The hallmark of CF-related diabetes, meanwhile, is the reduced production of insulin in the body; a possible abnormal response to insulin also may occur.

“[Because] diabetes has been linked to worse lung function, this creates a vicious cycle, with diabetes acting as a multiplier on the patient’s already damaged lungs,” the release stated.

Normally after a meal, the gut releases hormones called incretins, which signal the pancreas to produce insulin. There are two main incretins: GLP-1 (glucagon-like peptide-1) and GIP (glucose-dependent insulinotropic polypeptide).

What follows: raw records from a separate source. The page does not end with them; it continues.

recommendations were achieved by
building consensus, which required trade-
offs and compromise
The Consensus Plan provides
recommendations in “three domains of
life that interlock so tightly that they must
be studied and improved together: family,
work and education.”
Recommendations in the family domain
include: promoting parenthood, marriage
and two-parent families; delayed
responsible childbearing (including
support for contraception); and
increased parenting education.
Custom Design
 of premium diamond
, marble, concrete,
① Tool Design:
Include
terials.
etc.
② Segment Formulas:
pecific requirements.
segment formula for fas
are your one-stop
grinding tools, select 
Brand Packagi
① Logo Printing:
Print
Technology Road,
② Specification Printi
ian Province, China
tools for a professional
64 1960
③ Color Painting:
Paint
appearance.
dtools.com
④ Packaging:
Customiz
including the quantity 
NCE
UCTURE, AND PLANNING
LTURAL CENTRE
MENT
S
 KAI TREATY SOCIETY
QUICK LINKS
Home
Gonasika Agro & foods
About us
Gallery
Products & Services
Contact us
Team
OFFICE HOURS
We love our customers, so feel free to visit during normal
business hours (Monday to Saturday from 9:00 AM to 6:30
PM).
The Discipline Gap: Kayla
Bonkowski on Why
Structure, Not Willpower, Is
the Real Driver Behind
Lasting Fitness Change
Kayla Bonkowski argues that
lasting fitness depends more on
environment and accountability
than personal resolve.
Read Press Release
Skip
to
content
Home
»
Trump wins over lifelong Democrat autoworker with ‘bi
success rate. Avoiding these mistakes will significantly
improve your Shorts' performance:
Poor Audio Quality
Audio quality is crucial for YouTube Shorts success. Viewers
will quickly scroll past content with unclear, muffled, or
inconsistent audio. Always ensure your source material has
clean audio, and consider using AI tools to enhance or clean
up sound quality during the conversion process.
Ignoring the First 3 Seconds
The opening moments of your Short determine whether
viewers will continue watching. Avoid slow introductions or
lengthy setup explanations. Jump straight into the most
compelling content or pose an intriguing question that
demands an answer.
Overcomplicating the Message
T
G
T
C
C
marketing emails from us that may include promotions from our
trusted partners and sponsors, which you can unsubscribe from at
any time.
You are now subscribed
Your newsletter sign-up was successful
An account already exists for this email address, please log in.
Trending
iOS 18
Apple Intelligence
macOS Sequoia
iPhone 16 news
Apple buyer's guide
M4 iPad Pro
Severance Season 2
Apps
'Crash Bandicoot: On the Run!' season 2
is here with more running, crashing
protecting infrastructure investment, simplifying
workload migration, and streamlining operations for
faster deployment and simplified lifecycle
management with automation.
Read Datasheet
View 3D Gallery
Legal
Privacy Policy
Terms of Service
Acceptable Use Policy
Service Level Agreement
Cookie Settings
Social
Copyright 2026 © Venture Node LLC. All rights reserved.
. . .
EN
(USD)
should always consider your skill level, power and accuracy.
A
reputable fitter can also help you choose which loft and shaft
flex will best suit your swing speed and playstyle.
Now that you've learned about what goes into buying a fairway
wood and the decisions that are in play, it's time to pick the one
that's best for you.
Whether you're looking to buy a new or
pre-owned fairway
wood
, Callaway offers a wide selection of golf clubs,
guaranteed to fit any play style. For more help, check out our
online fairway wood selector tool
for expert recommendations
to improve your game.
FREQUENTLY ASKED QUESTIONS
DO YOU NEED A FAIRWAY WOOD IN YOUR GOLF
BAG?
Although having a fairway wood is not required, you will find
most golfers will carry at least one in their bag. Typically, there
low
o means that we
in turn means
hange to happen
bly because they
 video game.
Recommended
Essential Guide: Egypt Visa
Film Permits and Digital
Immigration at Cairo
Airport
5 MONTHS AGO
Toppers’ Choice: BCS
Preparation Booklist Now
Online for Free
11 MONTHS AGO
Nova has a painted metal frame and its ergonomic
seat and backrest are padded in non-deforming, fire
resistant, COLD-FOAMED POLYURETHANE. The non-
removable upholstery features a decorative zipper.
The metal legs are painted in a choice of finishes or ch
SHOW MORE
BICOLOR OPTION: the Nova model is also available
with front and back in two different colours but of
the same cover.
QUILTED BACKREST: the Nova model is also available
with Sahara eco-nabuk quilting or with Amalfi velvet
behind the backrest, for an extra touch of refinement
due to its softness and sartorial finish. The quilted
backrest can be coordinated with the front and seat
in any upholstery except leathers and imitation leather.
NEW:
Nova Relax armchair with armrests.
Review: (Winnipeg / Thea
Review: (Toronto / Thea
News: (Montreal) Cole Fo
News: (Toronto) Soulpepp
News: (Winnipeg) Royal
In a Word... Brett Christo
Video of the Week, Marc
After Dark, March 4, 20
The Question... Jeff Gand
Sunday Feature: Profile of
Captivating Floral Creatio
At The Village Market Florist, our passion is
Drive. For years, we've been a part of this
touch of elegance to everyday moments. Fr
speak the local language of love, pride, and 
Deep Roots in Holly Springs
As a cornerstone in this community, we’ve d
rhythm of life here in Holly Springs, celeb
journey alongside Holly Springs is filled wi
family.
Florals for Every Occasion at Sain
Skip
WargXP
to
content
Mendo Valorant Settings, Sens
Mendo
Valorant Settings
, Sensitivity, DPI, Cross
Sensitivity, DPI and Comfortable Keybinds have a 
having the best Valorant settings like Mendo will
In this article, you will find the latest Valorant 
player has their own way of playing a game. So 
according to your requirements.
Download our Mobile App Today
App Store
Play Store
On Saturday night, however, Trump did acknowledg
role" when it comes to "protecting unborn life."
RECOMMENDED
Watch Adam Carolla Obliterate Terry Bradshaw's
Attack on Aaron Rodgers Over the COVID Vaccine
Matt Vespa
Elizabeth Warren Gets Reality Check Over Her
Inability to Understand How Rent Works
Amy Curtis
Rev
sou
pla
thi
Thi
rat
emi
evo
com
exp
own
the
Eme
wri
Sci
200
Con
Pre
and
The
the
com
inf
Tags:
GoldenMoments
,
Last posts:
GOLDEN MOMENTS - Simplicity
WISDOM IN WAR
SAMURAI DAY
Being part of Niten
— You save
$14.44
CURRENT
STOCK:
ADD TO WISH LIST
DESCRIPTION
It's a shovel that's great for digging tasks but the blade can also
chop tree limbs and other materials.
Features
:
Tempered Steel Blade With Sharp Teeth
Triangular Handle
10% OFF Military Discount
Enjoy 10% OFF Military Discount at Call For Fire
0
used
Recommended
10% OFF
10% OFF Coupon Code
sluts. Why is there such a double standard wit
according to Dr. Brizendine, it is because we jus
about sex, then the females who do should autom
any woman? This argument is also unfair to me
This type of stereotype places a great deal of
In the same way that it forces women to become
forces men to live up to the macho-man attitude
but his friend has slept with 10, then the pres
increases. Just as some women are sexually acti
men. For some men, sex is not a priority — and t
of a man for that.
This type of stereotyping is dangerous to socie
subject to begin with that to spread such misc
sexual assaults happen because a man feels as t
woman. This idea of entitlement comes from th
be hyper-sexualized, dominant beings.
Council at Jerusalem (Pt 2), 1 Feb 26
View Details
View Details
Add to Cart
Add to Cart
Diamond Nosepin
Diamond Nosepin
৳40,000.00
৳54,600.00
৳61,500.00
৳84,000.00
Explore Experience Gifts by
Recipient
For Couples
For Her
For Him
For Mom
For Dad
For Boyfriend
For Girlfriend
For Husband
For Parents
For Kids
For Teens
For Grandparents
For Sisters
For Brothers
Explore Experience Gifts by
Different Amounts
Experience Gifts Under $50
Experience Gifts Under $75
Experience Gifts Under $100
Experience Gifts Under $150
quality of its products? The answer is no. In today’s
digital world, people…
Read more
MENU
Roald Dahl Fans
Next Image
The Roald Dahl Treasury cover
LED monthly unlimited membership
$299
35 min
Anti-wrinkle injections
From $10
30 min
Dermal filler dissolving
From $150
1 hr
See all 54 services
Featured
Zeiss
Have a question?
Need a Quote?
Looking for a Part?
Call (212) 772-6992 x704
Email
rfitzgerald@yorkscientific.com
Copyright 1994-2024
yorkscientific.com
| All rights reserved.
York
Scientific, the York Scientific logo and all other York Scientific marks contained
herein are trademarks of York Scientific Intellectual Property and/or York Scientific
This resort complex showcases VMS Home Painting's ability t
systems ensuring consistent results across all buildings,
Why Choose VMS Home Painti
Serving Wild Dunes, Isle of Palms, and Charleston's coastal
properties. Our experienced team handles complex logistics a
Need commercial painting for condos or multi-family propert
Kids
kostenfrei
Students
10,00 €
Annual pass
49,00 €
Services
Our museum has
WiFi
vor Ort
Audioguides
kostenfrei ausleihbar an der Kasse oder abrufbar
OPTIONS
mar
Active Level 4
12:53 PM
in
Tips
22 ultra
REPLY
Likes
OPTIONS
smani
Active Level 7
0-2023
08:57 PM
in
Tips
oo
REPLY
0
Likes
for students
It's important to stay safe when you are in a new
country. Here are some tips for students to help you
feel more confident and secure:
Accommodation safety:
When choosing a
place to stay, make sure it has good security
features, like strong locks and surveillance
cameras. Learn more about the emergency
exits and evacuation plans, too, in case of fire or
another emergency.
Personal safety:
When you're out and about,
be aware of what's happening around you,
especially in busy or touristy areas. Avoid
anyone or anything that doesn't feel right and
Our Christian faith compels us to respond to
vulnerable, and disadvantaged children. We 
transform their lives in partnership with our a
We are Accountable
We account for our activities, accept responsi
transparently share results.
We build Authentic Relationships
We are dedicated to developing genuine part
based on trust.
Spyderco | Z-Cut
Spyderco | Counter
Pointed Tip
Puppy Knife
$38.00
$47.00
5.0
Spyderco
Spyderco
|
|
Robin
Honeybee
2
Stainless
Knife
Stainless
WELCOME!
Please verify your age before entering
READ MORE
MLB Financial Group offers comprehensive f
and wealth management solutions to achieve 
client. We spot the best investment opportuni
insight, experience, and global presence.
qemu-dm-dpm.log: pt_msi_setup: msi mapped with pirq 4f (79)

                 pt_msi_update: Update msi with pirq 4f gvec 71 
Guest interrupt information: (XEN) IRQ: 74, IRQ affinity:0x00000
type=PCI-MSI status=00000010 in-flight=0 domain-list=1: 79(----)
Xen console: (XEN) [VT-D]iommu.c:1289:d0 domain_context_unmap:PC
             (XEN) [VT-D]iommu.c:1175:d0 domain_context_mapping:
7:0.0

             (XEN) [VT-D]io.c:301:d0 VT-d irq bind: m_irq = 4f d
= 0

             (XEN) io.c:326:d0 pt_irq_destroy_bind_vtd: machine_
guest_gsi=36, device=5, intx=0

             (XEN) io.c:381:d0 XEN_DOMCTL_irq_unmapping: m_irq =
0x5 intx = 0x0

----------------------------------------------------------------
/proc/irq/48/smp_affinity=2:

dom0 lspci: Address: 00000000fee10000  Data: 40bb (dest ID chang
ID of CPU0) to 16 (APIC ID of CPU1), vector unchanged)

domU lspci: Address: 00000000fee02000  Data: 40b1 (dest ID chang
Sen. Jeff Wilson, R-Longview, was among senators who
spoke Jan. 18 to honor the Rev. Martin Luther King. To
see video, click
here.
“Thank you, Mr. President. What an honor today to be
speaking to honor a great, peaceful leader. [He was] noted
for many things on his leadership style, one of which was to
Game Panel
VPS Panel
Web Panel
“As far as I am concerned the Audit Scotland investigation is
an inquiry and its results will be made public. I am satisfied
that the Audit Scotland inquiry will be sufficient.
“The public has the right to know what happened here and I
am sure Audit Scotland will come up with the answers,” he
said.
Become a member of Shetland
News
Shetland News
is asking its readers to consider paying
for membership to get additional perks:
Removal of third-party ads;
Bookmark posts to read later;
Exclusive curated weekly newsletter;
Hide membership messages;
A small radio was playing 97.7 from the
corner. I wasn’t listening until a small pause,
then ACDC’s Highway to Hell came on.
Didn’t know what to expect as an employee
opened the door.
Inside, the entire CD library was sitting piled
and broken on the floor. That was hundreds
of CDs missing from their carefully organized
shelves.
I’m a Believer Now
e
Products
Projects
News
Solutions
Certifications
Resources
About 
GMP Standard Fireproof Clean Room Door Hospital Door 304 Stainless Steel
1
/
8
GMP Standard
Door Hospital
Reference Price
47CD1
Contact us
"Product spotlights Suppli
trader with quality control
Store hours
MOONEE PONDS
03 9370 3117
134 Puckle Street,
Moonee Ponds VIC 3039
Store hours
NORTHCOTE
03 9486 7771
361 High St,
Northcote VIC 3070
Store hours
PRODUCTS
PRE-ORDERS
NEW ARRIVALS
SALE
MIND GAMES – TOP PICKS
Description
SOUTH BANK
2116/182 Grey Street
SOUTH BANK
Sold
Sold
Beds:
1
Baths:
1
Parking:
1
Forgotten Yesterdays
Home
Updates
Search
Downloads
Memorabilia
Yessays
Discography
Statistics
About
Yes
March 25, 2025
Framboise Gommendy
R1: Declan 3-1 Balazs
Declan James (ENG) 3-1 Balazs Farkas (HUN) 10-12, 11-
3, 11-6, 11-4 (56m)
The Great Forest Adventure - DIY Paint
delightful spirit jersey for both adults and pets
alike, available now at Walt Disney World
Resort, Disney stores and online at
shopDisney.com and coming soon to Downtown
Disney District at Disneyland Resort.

This study enrolled 32 CF patients with abnormal glucose tolerance and pancreatic insufficiency, a key digestive symptom of CF. Four CF patients with normal glucose tolerance and four people without CF also were included as controls.

The study participants were given 90-minute infusions with incretins — half with GLP-1, and half with GIP. The patients each received two infusions, one with the active hormone, and another with a placebo to serve as a comparator.

Results showed that, among the CF patients, natural insulin production was increased when given infusions of the GLP-1 hormone, compared with placebo infusions. However, infusions of GIP did not boost insulin production.

“These data indicate that GLP-1, but not GIP, augments glucose-dependent insulin secretion in [CF patients with pancreatic insufficiency], supporting the likelihood that GLP-1 agonists could have therapeutic benefit in this population,” the researchers concluded.

“This finding supports the likelihood that GLP-1 agonist medications could have therapeutic benefit in the treatment and possible prevention of cystic fibrosis-related diabetes,” Rickels said, adding that a proof-of-concept clinical trial testing once-weekly treatment with an available GLP-1 agonist is ongoing.

Further study to understand why GIP does not have insulin-boosting effects in people with CF could help to shed light on the biological underpinnings of how CF-related diabetes develops, the researchers also noted.